What to work on> From the passage on NarraFirma story forms, reproduce the text starting with "- Because telling" and going on through "on the web.".

Given passage>
In most survey packages you can group your questions into separate pages, and survey-takers only see one page at a time. NarraFirma does not support this, on purpose.
Asking someone to tell a story (and then reflect on it) is a different category of interaction than asking someone to answer factual questions. This leads to different requirements, thus:
- Individual questions on a factual form usually stand alone. But with a story form, questions often build on previous questions, and certainly on the story itself. So the story form has a need for coherence, or a continuity of context, that most surveys don’t. For example, when you can’t see your story anymore, it’s hard to answer questions about it; it doesn’t feel “present” to you.
- Because telling a story is more revealing than answering factual questions, people tend to want to evaluate the entire form before they decide to participate. When they can’t see the whole form up front, they seem to tell more distant stories, to be safe. For example, when I plan to use a story form in a group session, I make sure people have a chance to look over the forms before they start sharing any stories, so they can see what they will be asked to reflect on. People need the same transparency on the web.

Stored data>
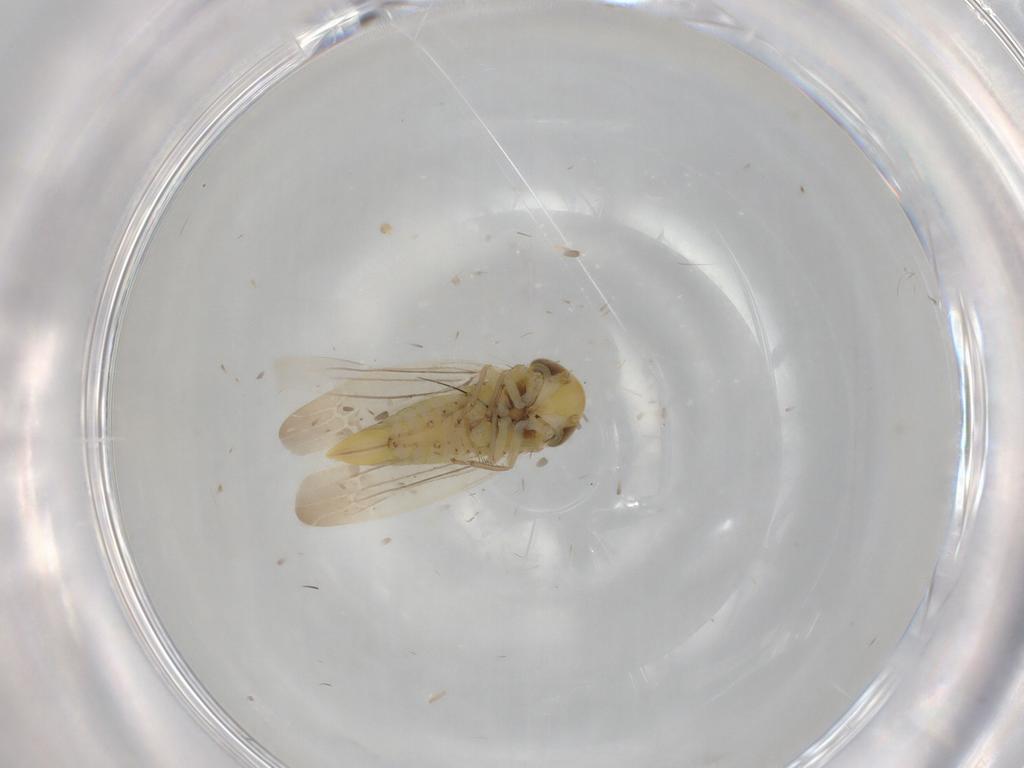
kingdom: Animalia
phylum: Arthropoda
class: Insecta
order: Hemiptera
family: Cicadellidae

---

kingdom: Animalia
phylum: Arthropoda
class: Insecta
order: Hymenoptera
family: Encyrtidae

Exercise response>
- Because telling a story is more revealing than answering factual questions, people tend to want to evaluate the entire form before they decide to participate. When they can’t see the whole form up front, they seem to tell more distant stories, to be safe. For example, when I plan to use a story form in a group session, I make sure people have a chance to look over the forms before they start sharing any stories, so they can see what they will be asked to reflect on. People need the same transparency on the web.